## Task goal:
Since only part of the records is wanted, repeat exactly the lines from the one containing "neck: (307, 392)" through the last line, both included.

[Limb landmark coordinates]
####################

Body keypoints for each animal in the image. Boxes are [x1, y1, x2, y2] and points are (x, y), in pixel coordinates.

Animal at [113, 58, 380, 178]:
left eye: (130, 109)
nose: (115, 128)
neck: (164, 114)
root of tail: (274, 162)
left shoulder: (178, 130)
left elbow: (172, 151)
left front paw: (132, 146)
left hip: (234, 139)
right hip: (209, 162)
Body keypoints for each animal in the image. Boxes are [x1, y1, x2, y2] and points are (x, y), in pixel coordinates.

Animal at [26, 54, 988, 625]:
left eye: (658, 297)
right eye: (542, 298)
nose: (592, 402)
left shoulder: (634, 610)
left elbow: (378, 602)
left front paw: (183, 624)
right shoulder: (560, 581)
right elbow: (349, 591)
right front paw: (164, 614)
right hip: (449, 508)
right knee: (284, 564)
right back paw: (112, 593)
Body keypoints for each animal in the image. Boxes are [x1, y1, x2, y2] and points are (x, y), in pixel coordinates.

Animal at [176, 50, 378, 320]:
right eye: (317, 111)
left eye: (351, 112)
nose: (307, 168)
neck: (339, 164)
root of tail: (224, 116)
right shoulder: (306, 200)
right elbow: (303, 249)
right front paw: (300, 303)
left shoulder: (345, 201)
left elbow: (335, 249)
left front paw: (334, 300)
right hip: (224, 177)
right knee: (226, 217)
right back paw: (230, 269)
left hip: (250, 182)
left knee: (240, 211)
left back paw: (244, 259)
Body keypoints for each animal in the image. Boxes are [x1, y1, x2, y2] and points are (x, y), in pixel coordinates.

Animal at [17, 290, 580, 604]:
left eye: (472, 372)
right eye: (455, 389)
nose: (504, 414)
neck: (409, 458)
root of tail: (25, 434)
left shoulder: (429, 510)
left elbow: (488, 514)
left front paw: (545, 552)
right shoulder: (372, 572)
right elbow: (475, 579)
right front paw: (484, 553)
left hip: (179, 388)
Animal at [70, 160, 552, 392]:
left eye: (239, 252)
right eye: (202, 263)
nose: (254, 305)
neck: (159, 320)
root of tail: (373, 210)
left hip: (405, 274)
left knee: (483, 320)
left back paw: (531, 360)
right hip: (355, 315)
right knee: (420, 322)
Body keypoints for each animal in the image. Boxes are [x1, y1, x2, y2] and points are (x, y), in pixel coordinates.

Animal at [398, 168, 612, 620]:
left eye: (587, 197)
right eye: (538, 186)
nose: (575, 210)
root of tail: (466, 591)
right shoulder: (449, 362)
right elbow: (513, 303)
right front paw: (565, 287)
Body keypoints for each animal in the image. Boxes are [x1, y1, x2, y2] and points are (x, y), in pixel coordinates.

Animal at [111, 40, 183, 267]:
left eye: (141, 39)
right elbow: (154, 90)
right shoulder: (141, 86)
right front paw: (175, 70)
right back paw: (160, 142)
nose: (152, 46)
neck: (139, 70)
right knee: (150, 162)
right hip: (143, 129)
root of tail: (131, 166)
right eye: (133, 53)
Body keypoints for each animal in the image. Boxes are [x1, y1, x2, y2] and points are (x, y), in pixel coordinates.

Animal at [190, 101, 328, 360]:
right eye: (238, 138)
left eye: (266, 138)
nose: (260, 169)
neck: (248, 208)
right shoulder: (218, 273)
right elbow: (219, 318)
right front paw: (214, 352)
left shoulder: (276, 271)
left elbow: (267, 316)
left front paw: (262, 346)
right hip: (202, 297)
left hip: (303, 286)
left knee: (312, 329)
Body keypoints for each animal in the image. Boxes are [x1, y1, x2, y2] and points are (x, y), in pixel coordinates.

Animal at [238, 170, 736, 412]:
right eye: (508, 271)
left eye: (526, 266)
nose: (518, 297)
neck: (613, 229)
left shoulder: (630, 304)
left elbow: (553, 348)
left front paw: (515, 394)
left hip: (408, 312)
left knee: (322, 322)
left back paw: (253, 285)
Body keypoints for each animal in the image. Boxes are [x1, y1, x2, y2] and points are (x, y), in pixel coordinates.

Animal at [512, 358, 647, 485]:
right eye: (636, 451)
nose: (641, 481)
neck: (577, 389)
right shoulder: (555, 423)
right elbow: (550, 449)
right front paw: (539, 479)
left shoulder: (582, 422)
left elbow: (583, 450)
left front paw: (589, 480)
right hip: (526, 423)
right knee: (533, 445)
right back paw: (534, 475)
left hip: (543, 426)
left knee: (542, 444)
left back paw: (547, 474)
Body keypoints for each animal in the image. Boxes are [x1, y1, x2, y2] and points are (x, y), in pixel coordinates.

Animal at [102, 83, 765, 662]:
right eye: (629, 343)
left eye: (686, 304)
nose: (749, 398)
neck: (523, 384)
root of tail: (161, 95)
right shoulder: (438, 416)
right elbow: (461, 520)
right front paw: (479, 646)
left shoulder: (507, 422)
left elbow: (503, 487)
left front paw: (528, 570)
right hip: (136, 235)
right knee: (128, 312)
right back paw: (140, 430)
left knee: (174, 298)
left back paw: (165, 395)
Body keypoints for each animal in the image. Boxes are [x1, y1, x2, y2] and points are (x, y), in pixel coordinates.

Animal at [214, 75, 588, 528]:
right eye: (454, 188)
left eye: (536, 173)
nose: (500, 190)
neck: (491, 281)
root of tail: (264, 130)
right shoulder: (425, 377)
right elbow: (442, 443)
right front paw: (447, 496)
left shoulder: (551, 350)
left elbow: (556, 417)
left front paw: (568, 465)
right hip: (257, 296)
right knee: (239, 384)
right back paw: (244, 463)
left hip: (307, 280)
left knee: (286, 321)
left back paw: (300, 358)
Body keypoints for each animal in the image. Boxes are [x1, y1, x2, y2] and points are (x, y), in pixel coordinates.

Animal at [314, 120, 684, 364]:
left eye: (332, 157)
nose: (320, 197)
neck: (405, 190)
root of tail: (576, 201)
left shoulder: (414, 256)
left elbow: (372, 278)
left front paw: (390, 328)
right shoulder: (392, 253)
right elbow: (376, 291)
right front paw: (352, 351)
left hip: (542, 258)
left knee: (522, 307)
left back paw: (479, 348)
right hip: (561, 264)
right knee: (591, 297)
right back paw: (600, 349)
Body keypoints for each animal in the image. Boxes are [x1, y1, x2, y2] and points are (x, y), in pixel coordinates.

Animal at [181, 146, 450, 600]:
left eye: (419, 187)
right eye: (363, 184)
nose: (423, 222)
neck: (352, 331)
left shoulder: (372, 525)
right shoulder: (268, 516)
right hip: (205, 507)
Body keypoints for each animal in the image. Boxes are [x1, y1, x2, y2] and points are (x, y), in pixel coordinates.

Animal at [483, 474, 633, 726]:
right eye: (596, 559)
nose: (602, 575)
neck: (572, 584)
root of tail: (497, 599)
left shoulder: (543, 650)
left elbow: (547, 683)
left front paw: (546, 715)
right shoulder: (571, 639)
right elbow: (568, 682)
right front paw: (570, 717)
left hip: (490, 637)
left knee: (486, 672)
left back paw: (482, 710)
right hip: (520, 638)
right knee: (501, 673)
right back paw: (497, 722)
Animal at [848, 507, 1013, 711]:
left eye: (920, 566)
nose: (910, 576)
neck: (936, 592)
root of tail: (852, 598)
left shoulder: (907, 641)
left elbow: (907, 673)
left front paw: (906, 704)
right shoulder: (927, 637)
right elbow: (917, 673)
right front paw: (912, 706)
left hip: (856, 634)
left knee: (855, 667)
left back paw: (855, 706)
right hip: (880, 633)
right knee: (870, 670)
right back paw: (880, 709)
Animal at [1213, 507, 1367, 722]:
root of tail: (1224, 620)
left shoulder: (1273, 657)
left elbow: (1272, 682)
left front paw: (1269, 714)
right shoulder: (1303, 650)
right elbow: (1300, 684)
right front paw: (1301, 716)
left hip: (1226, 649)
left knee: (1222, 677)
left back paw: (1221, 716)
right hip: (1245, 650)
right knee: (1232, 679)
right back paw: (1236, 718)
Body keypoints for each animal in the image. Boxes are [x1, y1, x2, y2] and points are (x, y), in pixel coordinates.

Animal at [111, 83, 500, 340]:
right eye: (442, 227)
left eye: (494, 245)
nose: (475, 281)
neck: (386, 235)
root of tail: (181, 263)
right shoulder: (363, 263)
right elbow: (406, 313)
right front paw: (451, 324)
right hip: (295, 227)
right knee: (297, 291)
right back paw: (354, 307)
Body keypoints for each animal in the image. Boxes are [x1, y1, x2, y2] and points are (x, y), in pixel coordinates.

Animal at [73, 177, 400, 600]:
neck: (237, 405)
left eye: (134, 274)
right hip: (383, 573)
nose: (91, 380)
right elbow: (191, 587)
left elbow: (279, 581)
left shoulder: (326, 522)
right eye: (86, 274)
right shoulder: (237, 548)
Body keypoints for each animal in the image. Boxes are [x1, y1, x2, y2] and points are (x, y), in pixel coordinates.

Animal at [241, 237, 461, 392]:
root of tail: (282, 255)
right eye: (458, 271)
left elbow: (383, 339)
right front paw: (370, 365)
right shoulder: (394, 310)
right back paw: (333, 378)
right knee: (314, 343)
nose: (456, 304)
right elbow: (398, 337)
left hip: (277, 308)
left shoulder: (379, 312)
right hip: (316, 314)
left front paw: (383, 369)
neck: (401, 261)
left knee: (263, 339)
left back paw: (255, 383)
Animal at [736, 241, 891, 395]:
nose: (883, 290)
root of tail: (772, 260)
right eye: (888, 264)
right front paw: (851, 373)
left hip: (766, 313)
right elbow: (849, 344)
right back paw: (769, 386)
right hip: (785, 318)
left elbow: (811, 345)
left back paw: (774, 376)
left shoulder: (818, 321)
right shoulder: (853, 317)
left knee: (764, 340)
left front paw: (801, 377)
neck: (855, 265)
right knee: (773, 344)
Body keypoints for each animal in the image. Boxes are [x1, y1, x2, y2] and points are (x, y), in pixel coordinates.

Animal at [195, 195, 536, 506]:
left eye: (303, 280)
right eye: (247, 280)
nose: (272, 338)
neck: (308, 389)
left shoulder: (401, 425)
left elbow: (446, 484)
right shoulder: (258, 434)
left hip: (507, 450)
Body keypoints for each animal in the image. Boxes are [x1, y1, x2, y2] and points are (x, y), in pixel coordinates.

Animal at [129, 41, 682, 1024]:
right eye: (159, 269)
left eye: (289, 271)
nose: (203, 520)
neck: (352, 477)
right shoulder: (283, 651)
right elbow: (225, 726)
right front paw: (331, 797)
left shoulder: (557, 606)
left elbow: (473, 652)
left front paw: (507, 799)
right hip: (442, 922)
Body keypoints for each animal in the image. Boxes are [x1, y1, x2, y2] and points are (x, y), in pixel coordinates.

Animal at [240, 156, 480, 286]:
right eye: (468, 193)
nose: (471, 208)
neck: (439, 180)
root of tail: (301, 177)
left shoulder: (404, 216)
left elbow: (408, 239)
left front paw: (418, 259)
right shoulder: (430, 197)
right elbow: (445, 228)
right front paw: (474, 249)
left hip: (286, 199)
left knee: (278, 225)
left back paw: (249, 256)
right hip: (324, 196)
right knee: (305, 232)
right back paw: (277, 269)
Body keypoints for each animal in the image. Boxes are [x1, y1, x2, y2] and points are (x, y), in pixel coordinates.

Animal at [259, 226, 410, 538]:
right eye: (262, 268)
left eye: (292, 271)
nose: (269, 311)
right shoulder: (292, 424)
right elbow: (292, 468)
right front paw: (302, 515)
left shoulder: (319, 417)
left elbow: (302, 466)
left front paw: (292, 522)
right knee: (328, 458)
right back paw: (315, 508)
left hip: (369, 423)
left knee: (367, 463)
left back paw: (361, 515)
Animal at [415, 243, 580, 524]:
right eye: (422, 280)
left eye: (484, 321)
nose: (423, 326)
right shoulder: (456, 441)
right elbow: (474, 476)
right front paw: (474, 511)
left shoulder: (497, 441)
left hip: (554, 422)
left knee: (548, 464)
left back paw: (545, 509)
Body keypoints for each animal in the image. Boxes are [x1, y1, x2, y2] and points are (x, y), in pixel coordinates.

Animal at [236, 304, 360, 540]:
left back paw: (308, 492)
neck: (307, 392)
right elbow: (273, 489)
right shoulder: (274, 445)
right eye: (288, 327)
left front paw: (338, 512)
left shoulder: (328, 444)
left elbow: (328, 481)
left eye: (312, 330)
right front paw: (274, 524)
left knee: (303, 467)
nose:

####################

## Solution:
neck: (307, 392)
right elbow: (273, 489)
right shoulder: (274, 445)
right eye: (288, 327)
left front paw: (338, 512)
left shoulder: (328, 444)
left elbow: (328, 481)
left eye: (312, 330)
right front paw: (274, 524)
left knee: (303, 467)
nose:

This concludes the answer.